Phineas Underwood, Jr

Many thanks to Janice Maurer Erickson for supplying this information.

The book THE UNDERWOODS FAMILIES IN AMERICA states that Phineas, Jr. was an intense abolitionist in early anti-slavery days; a teacher in the public schools and a surveyor and assessor in Cass County. 

Per family history, in 1833 Phineas and his father had a dairy in New York City that failed and they came to Illinois. Phineas Sr. had previously traveled to Cass County, then part of Morgan Co to secure land here owed him as a veteran of the Revolution. There is some documentation about this in the Congressional proceedings of the 1820s.

On their trip to Illinois, family history relates that as they were coming down the Ohio River there was a great meteor shower. Susan did not come up on deck to see it as she was pregnant with Rachel. History reports that on November 13, 1833 there was a great meteor shower.

Appeared on the voter list in Cass County in 1837.

Was first head of Cass County Masons. His picture hangs in the Beardstown Masonic Lodge. 

The Grand Lodge of Illinois meeting at Jacksonville October 2, 1843 -- resolution issued to charter the Cass Lodge, as Lodge #23. Phineas Underwood as Master and 14 members. Met in Virginia. In 1845 the Meeting place was changed to Beardstown. 
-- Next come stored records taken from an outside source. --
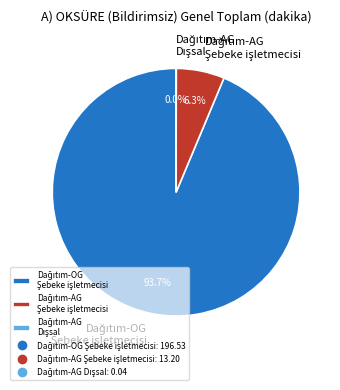

Rank the categories by value from lowest to highest.

Dağıtım-AG Dışsal, Dağıtım-AG Şebeke işletmecisi, Dağıtım-OG Şebeke işletmecisi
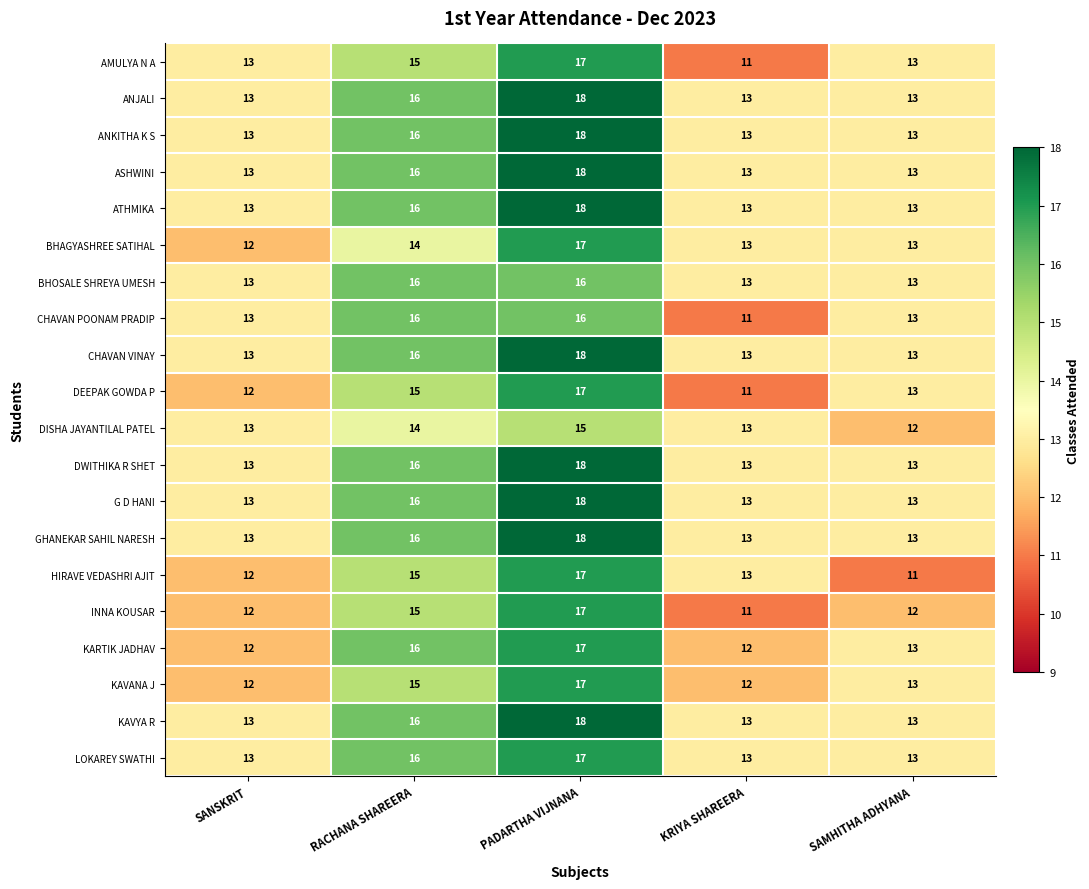

What is the difference between the maximum and second lowest values in the KAVYA R series?

5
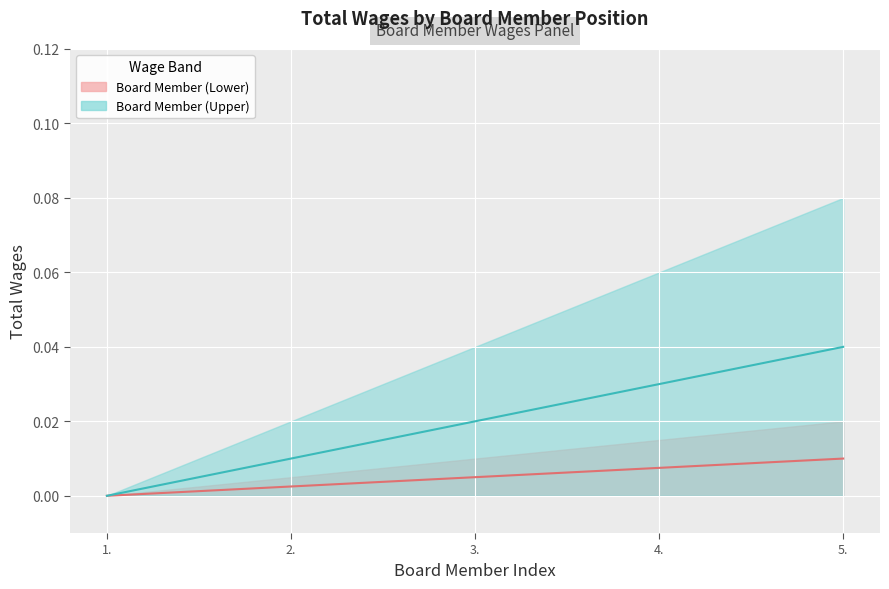

True or false: Board Member (Lower) Line has a value of 0.0 at 3..

False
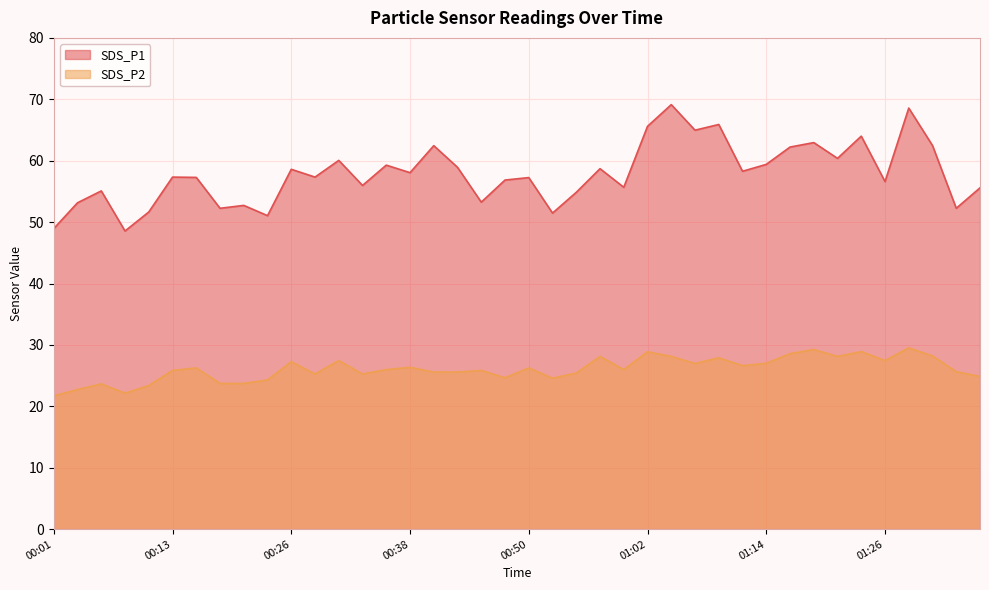

How many interior local valleys does the SDS_P2 series have?

10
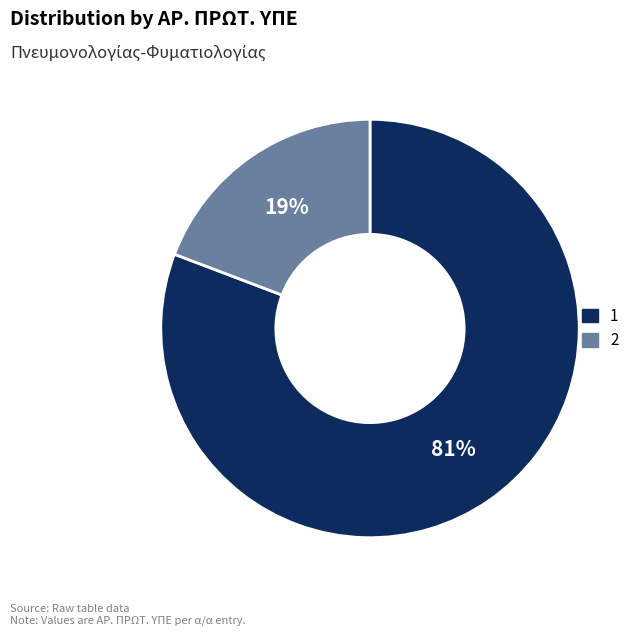

Does any single category account for the majority?

Yes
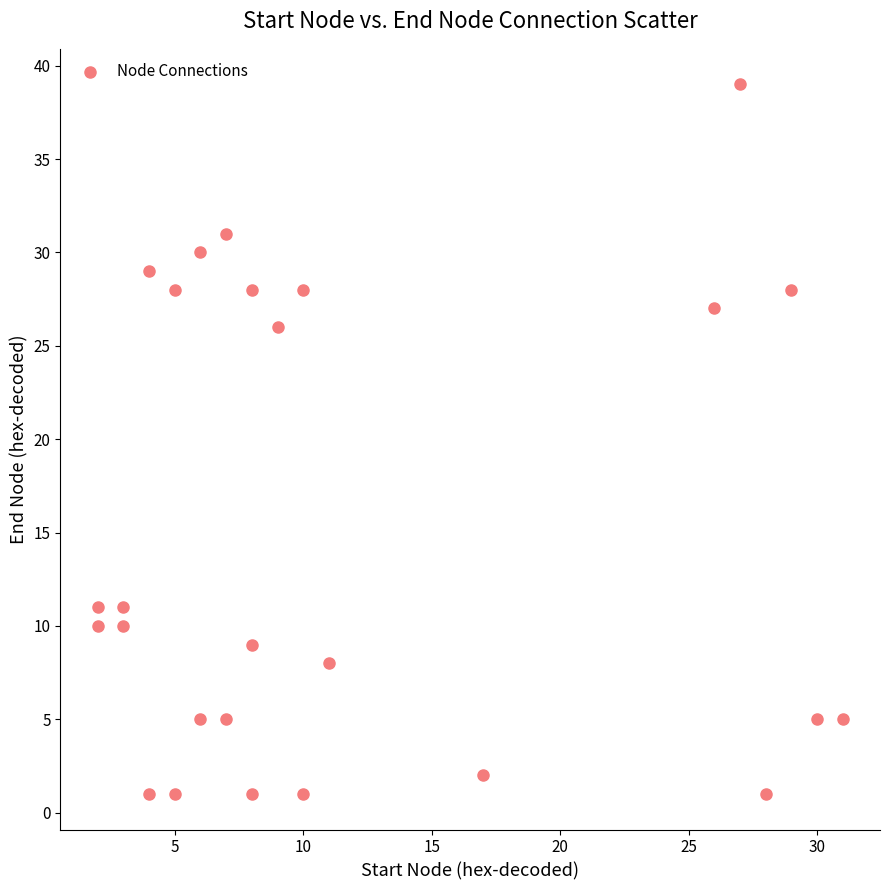

What is the range of X values (max minus min)?

29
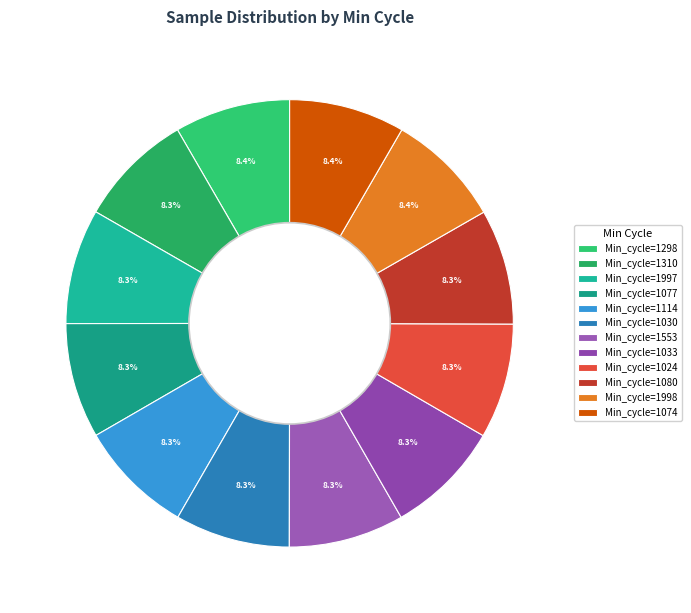

How many slices are in this pie chart?

12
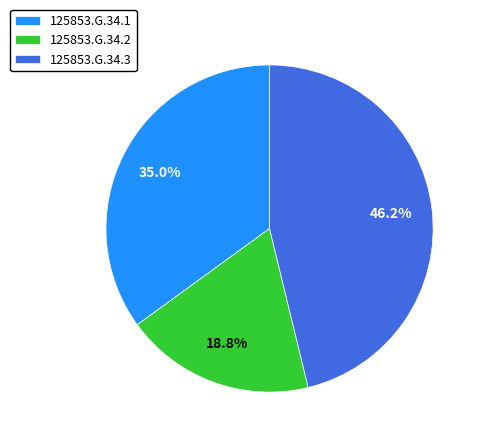

Which slice is the largest?

125853.G.34.3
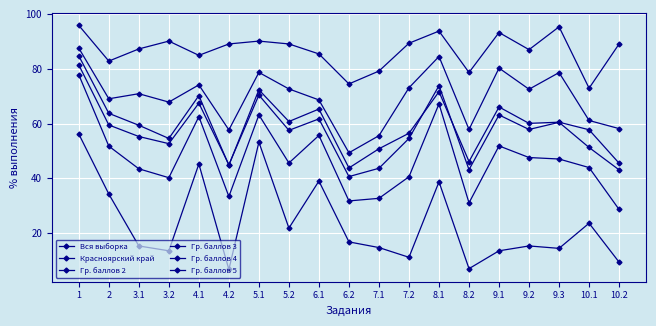

True or false: Гр. баллов 5 has a value of 74.5 at 6.2.

True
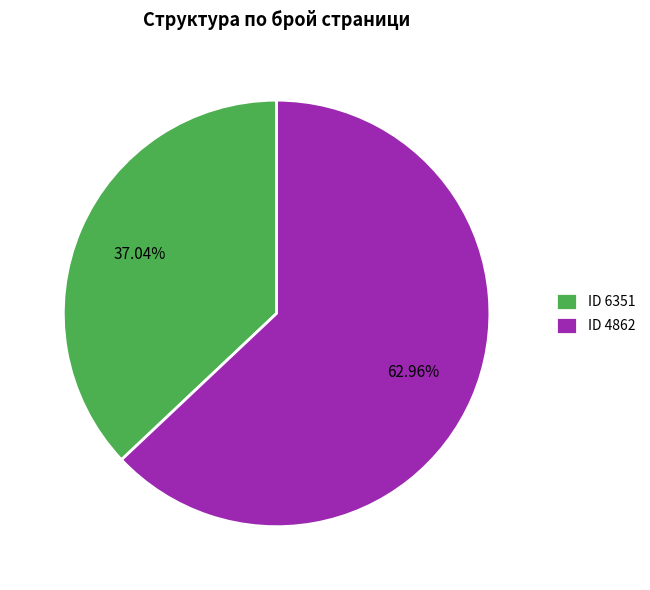

Between ID 4862 and ID 6351, which is larger?

ID 4862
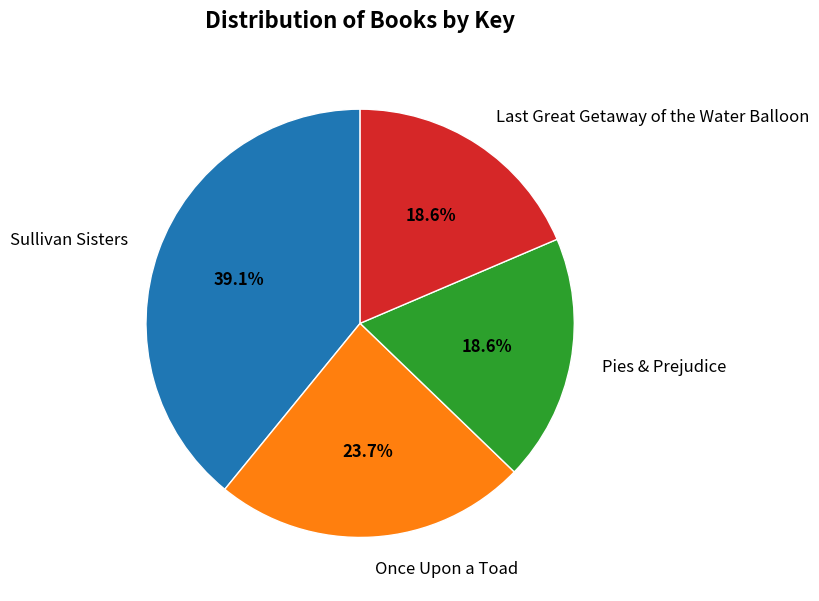

What is the total percentage of Pies & Prejudice and Once Upon a Toad?

42.3%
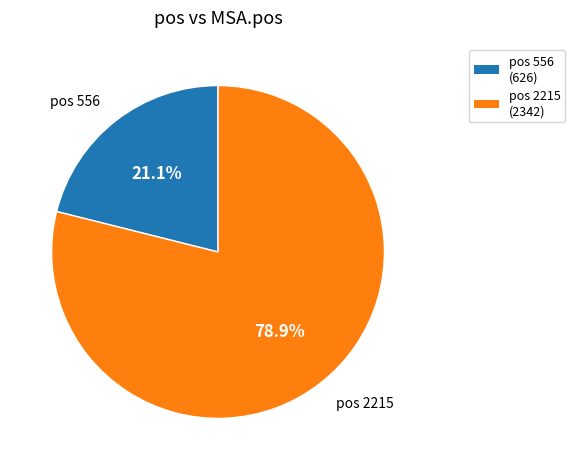

Is there any slice that represents more than half of the pie?

Yes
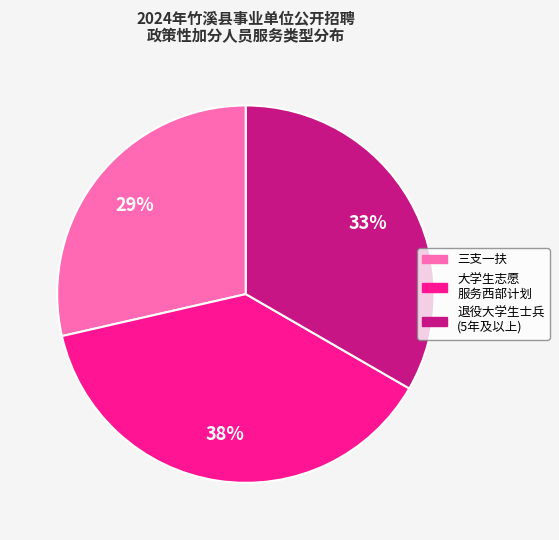

What percentage is the 退役大学生士兵 (5年及以上) slice, to the nearest percent?

33%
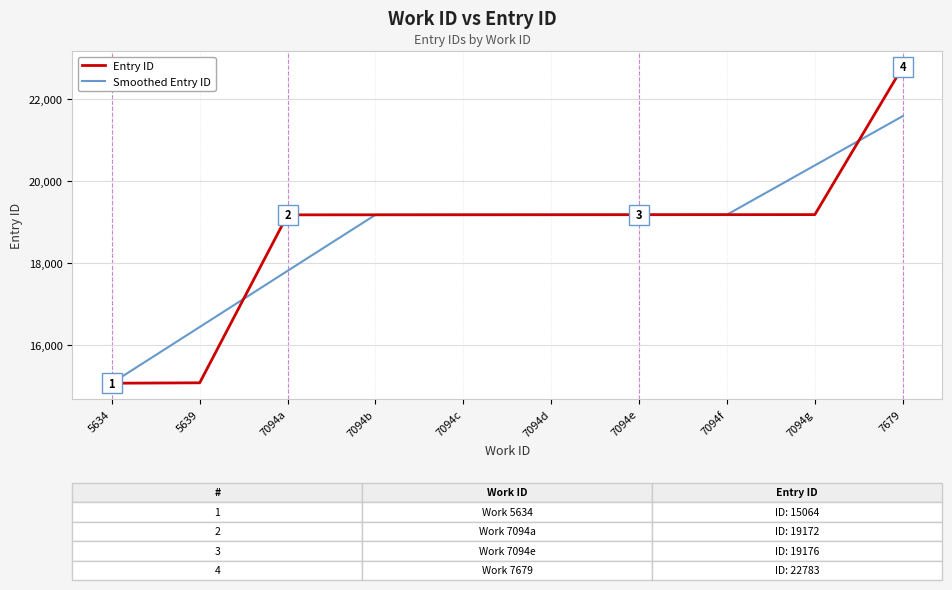

What are all the series names shown in the legend?

Entry ID, Smoothed Entry ID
From Virginia Newspaper (photo copy with no date or paper name)

Death of Phinehas Underwood
Last Monday evening our city was startled by the intelligence that Phinehas Underwood, an old and respected citizen of this county had been struck by the train on the Wabash railroad. On hearing of the accident a GAZETTE reporter went out to the Wabash depot, and succeeded in gathering the following particulars: It appears that Mr. Underwood had left his farm, some six or seven miles northeast of town, late in the afternoon on his way to his daughter's, Mrs. Rachel Anderson, of this city. Arriving at Anderson, a small station within two miles of this city, he sat down on the railroad track and waited the coming of the 7 o'clock passenger to bear him the rest of his journey. As is the usual habit of all passengers, he stepped to one side of the track and flagged the train by a wave of his hand. Just as the engine approached him greatly slackened up, but not sufficient to come to a stop, Mr. Underwood returned to the track and was in the act of picking up his cane or some other article which he might have dropped while waiting, when he was struck on the left side of the head, fracturing the skull and knocking him senseless, from which time he was unconscious of all surroundings, not being able to speak or recognize any of his family. In this condition he was put aboard the train and brought to the depot, and from there conveyed to the residence of his daughter above mentioned. Drs. Hubbard and Colladay were immediately summoned, and did all in their power to ease their sufferer's pains, but to no avail, and at 8:30 his soul passed on to another and better world. Mr. Underwood was in his 85th year, and for many years resident of this county. He was a man well spoken of by his neighbors and fellowmen, as a sober, industrious and law abiding citizen, whose courteous friendship will be greatly missed by many. Deceased was the father of three surviving children, Mrs. Rachel Anderson of this city, Mrs. Susan Cowan, who now resides upon the homestead, and Thos. Underwood, of Missouri, who have the heart-felt sympathy of the community.

Mr. Underwood was a member in good standing of the Masonic Order for sixty years; he was also a faithful and devoted Christian for fifty years, and at the time of his death an honored member of the M.E. Church.

Funeral services were held at the residence of his daughter, in this city, on Thursday, after which the remains were interred in the Biddlecome graveyeard, followed to their resting place by a large concourse of relatives and friends.

Note that the Biddlecome cemetery is also known as the Powell cemetery and is located on Shiloh Road West of Campbell Road.